## Work required
From the data, copy out every line in which the word "Pulsar" appears.

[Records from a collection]

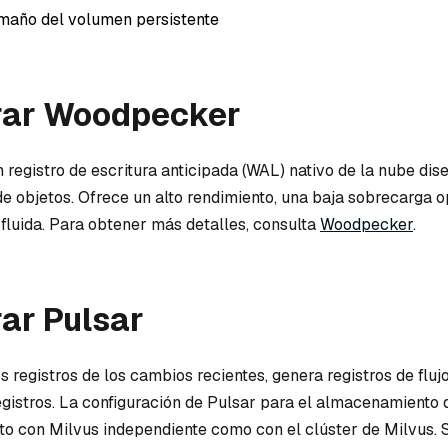
amaño del volumen persistente
rar Woodpecker
registro de escritura anticipada (WAL) nativo de la nube dis
 objetos. Ofrece un alto rendimiento, una baja sobrecarga o
 fluida. Para obtener más detalles, consulta
Woodpecker
.
ar Pulsar
s registros de los cambios recientes, genera registros de fluj
egistros. La configuración de Pulsar para el almacenamiento
to con Milvus independiente como con el clúster de Milvus. 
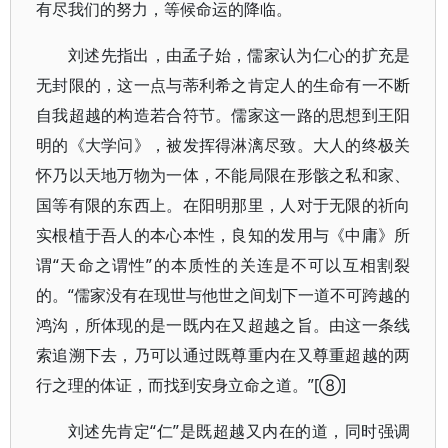
有尽我们的努力，等候命运的降临。
刘述先指出，由孟子始，儒家认为仁心的扩充是
无封限的，这一点与蒂利希之肯定人的生命有一不断
自我超越的构造若合符节。儒家这一路的思想到王阳
明的《大学问》，被发挥得淋漓尽致。大人的终极关
怀乃以天地万物为一体，不能局限在形骸之私和家、
国等有限的东西上。在阳明那里，人对于无限的祈向
实根植于吾人的本心本性，良知的发用与《中庸》所
谓“天命之谓性”的本质性的关连是不可以互相割裂
的。“儒家没有在现世与他世之间划下一道不可跨越的
鸿沟，所体现的是一既内在又超越之旨。由这一条线
索追溯下去，乃可以通过既尊重内在又尊重超越的两
行之理的体证，而找到安身立命之道。”[⑧]
刘述先肯定“仁”是既超越又内在的道，同时强调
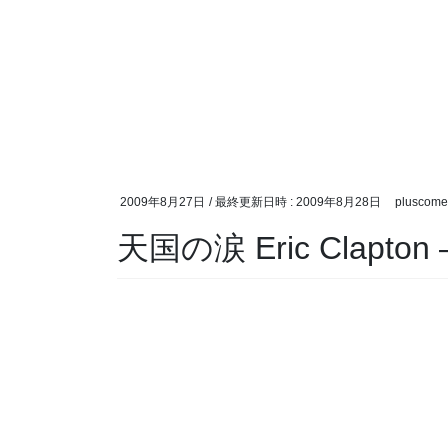
2009年8月27日
/ 最終更新日時 :
2009年8月28日
pluscome
天国の涙 Eric Clapton –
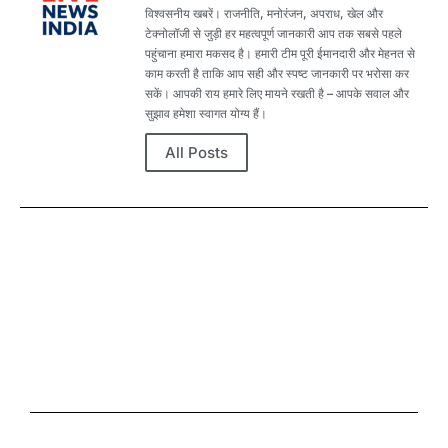
विश्वसनीय खबरें। राजनीति, मनोरंजन, अपराध, खेल और
टेक्नोलॉजी से जुड़ी हर महत्वपूर्ण जानकारी आप तक सबसे पहले
पहुंचाना हमारा मकसद है। हमारी टीम पूरी ईमानदारी और मेहनत से
काम करती है ताकि आप सही और स्पष्ट जानकारी पर भरोसा कर
सकें। आपकी राय हमारे लिए मायने रखती है – आपके सवाल और
सुझाव हमेशा स्वागत योग्य हैं।
All Posts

## Result below
ar Pulsar
egistros. La configuración de Pulsar para el almacenamiento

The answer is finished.